Кое-как поднявшись, придерживая раненую руку, я нашла его – липкий от времени, выцветший листок из школьной тетради, исписанный маминым аккуратным почерком. «Пожарная», «Газовая служба»… и в самом низу:
Фельдшер – Илья.
Номер: 8-9…
Я набрала номер. Руки дрожали.
Ответил он на удивление быстро, голос был молодой, спокойный, с лёгкой хрипотцой.
– Да, слушаю.
– Это… здравствуйте. Я… в доме Михайловой. Анны Аркадьевны. Это вы… Илья?
– Да. С вами всё в порядке? – в голосе не было ни удивления, ни лишних вопросов.
– Упала. Немного плечо болит.
– Я через десять минут буду. Не двигайтесь особо.
Он действительно пришёл через десять минут. Я увидела его через окно – высокий, в промокшей чёрной ветровке и вельветовых штанах, он шёл по размытой дорожке уверенно, не обращая внимания на дождь. Волосы тёмные, слегка растрёпанные ветром. В руках – потрёпанная сумка фельдшера. На лице – спокойная сосредоточенность, никаких лишних эмоций.
Он вошёл, не стряхивая капли с одежды, будто это было для него привычным делом.
– Вы Анна?
– Да. Дочка… Михайловой.
– Сочувствую, – сказал он просто, без заученных фраз. – Я к ней пару раз приходил в последние месяцы. Умная была. Строгая.
– Очень, – подтвердила я.
Он присел на корточки рядом со мной, даже не спросив разрешения, и уверенно, но бережно взял меня за локоть.
– Можно? Я только гляну.
– Конечно.
Пальцы у него были тёплые, а движения – деловые, выверенные. Он аккуратно прощупал плечо, ключицу. Я поморщилась от боли.
– Не сломано, – заключил он. – Мышцы, может быть, потянули. Синяк будет знатный. Я сейчас намажу – согревающей.
Он достал из своей сумки тюбик с мазью, быстро, без суеты. Запах был резкий, камфорный. Он нанёс мазь лёгкими, втирающими движениями. Я поморщилась – жгло.

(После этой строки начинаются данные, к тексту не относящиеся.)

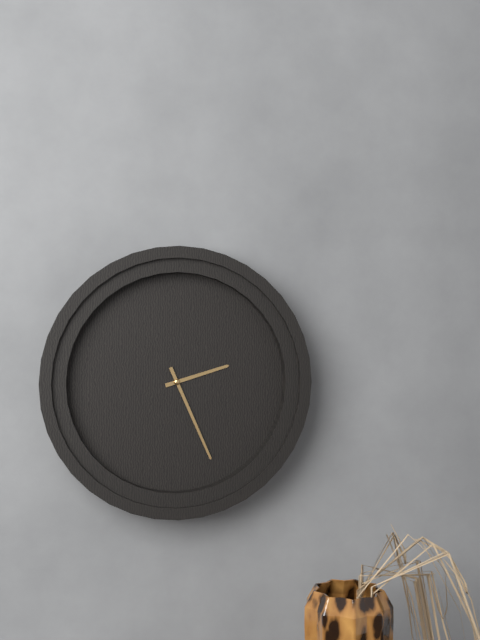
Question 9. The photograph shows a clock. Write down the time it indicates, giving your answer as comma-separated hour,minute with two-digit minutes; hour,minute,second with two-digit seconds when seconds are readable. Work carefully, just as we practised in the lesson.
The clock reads 2,26
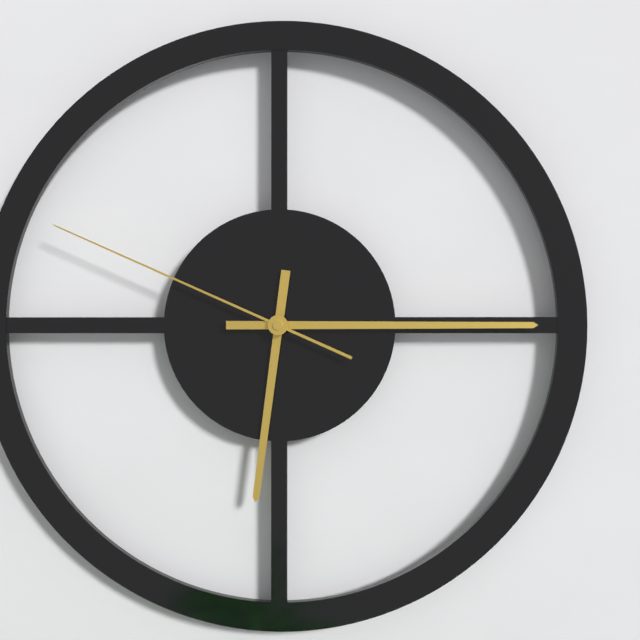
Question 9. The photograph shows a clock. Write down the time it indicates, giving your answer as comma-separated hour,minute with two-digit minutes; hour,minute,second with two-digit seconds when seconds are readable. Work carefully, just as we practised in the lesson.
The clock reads 6,15,49
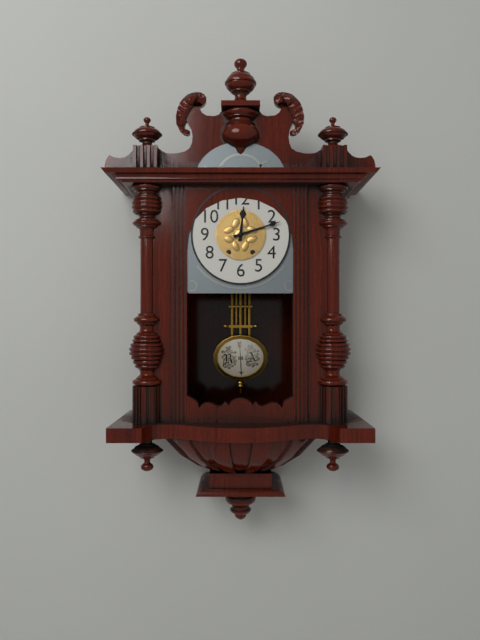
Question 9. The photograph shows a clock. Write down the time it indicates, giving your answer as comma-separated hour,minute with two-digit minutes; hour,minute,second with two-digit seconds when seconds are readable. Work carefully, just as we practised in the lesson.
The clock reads 12,12
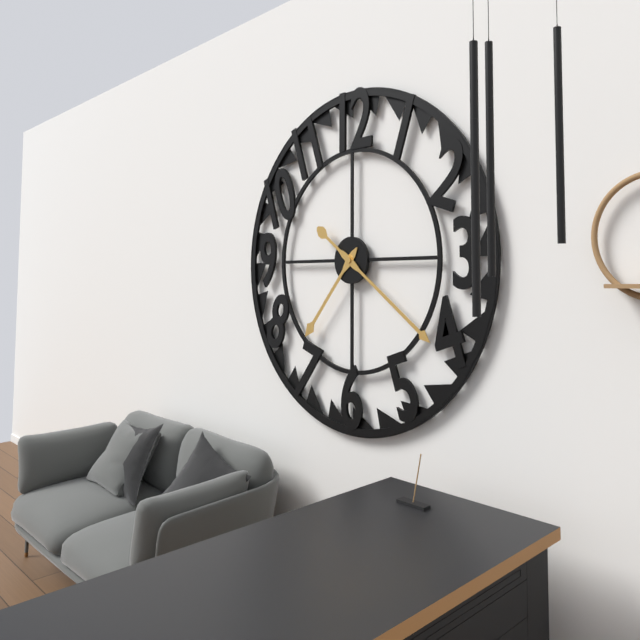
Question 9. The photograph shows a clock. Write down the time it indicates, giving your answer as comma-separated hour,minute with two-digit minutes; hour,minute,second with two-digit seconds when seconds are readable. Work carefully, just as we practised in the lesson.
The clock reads 7,21
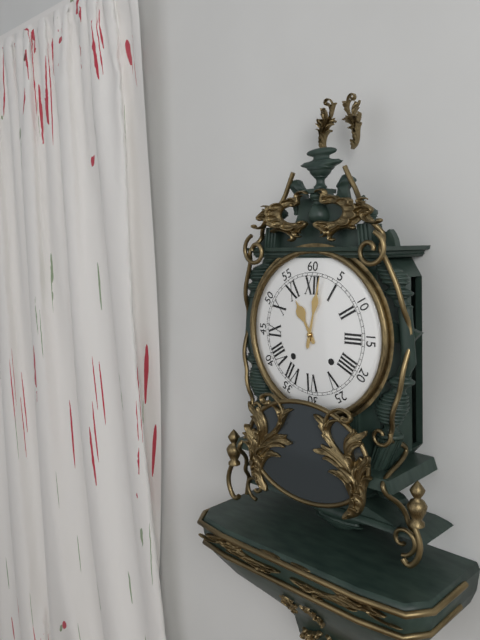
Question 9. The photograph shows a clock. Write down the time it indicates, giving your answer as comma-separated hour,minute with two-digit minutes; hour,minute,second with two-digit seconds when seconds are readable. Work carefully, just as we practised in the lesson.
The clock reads 11,02
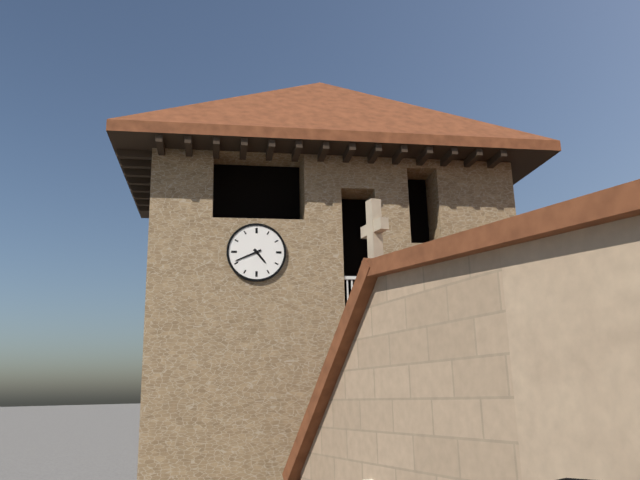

– Потерпите, – сказал он. – Скоро отпустит.
Он бросил взгляд на беспорядок на полу.
– У вас тут бардак. Простите. Я про люстру.
– Это мама повесила сто лет назад. Говорила, «на дачу сойдёт». Я не трогала.
– Может, помочь вам немного разобрать дом? А то, судя по этим полкам, тут ещё не одна может упасть. Тут всё на честном слове держится.
– Я справлюсь, – ответила я, может, чуть резче, чем хотела.
– Плечо говорит, что – не совсем, – он поднял на меня глаза и впервые улыбнулся. Улыбка была негромкой, неигривой, просто человеческой. Такой, от которой становится немного теплее внутри.